Позже, отказывая новоявленной супруге в поваре, он мотивирует это своим всегдашним нежеланием «заводить нечистоту» (VIII, 154). А неожиданное супружество, принесшее значительные неудобства, в том числе и одомашнивания холостяцкого быта, он цинично сводит к купле-продаже, отождествляя любовь Зинаиды Федоровны с любовью проституток: «. за любовь я отдаю уже не су, а часть своего покоя и своих нервов» (VIII, 159). Поэтому в поведении Орлова преобладают жесты, в которых овеществлено стремление сохранить свою свободу от посягательств. Сначала это утренняя газета, которая читается за кофе, потом ирония, которую поначалу не замечает Зинаида Федоровна, пока еще не умеющая читать между строк, наконец, семантически нагруженный жест заслонения глаз, как от солнца, в котором стремление скрыть смущение и досаду от неудобного присутствия Зинаиды Федоровны. Не случайно, Владимир Иванович замечает по поводу одного эпизода ежедневной борьбы супругов: «Мне казалось, что он оставался дома для того только, чтобы чувствовать себя несчастным» (VIII, 163). Жест символичен: это проявление слепоты, восходящей к архетипу - мифу об ослеплении дерзнувшего увидеть красоту богини. Но слепота присуща и Зинаиде Федоровне, упивающейся новой жизнью и не замечающей ничего.

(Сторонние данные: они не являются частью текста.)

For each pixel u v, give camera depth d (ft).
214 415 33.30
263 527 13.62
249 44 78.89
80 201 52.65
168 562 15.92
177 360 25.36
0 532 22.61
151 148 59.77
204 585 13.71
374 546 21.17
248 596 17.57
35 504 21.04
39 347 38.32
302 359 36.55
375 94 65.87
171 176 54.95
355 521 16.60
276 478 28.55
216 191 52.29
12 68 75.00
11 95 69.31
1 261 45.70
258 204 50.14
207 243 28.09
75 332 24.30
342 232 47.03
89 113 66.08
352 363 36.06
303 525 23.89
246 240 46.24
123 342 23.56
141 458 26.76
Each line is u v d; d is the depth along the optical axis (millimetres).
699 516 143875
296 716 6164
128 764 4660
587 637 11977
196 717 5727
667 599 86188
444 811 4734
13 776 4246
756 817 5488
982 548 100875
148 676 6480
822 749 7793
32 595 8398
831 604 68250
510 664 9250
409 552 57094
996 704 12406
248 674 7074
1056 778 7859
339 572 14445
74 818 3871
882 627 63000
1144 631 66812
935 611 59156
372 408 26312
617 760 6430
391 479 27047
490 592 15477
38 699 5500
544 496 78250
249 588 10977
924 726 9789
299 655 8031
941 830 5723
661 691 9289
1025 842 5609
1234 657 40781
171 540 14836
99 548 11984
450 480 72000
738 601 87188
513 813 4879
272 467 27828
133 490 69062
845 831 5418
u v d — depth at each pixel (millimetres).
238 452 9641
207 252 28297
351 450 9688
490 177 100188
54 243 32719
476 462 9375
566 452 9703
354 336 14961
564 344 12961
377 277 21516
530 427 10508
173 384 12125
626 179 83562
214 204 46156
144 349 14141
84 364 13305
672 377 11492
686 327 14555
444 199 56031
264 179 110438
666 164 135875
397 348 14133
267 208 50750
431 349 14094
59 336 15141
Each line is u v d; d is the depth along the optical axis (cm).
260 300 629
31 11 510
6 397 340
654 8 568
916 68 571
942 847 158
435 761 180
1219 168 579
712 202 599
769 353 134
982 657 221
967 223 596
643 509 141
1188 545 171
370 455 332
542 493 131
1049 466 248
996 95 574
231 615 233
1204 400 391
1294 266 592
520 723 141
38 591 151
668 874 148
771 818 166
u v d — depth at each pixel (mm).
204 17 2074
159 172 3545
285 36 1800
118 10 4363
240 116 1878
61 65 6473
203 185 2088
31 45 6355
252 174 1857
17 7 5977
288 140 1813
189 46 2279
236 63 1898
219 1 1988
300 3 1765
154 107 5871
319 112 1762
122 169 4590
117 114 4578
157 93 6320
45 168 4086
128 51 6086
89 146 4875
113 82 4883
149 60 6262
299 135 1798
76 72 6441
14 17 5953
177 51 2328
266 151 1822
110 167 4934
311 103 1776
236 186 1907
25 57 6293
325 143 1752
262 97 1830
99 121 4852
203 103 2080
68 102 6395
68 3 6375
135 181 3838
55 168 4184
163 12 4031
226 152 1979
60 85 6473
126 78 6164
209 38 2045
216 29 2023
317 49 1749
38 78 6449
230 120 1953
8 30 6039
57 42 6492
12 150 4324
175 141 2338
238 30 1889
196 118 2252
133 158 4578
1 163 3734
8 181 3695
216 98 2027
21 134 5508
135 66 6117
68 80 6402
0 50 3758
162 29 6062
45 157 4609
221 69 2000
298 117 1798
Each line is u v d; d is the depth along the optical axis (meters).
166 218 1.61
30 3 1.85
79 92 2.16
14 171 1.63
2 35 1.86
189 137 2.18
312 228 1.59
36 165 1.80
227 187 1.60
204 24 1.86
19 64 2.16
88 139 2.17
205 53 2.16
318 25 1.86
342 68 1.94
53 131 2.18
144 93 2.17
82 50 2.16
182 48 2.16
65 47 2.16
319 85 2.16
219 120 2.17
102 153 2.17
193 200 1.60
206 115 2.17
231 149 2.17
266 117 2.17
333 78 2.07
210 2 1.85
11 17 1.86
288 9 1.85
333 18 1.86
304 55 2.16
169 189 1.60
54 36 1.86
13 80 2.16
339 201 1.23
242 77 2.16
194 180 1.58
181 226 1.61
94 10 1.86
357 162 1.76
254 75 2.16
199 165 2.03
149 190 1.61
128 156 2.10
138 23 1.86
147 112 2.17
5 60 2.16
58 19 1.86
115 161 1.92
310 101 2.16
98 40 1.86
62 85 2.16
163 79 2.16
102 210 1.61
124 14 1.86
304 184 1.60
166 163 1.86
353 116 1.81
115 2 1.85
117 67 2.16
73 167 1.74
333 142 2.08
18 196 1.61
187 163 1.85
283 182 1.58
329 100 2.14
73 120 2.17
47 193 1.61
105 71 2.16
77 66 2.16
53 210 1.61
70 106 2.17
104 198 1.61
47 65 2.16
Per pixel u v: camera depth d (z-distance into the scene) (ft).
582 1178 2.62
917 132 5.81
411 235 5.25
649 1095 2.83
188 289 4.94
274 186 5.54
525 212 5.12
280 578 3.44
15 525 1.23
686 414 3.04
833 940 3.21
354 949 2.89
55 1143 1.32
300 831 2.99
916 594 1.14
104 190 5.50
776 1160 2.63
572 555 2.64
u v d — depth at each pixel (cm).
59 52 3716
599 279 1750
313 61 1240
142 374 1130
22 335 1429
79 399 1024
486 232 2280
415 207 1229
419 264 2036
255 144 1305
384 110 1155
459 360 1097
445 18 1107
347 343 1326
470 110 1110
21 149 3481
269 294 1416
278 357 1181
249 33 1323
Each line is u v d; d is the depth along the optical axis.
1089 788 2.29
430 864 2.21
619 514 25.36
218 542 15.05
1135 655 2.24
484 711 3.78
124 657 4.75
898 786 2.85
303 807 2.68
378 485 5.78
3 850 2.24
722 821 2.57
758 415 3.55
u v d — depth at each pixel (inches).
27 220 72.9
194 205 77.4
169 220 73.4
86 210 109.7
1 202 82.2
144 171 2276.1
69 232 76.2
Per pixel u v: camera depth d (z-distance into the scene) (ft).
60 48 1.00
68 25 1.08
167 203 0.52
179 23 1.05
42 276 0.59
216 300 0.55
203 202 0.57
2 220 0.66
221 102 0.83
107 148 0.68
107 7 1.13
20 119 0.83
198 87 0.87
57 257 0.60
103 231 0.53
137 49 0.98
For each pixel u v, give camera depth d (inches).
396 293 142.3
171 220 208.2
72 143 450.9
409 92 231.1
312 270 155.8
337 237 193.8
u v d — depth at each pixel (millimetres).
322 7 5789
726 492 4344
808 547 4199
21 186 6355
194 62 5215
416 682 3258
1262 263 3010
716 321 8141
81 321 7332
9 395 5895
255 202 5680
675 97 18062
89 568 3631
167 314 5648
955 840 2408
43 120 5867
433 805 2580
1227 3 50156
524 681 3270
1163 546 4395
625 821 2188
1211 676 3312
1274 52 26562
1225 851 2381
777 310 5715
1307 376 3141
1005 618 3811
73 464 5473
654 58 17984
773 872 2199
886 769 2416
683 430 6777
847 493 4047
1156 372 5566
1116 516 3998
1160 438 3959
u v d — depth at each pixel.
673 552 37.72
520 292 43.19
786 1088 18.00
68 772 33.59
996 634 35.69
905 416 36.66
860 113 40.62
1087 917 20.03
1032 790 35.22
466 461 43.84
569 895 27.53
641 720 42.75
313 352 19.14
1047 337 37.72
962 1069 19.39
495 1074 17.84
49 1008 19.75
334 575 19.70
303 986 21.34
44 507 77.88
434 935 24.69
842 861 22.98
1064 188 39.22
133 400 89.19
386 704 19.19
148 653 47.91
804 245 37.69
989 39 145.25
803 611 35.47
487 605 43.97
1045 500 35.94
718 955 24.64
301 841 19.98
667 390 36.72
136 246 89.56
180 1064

Роман Зинаиды Федоровны и Орлова, пересказанный Владимиром Ивановичем, существует в своебразных трансформациях. Так, первоначальная таинственность, присущая Зинаиде Федоровне (явная отсылка к повести Тургенева «Три встречи», кстати, упоминаемой в повести Чехова в пересказе музыкального Грузина), сменяется ощущением ее беззащитности. Причем, с одной стороны, героиня подвержена зооморфизации, с другой -олитературовиванию. Так, в бесконечных ссорах с Орловым подчеркивается поза Зинаиды Федоровны: «. и некстати, и решительно опустилась на ковер у ног Орлова...» (VIII, 164), «Она льстила Орлову и, чтобы добиться от него неискренней улыбки или поцелуя, стояла перед ним на коленях, ласкалась, как

собачонка» (VIII, 169) [30] . Позже ей самой будет эта смешна любовь, которая «только туманит совесть и сбивают с толку» (VIII, 200).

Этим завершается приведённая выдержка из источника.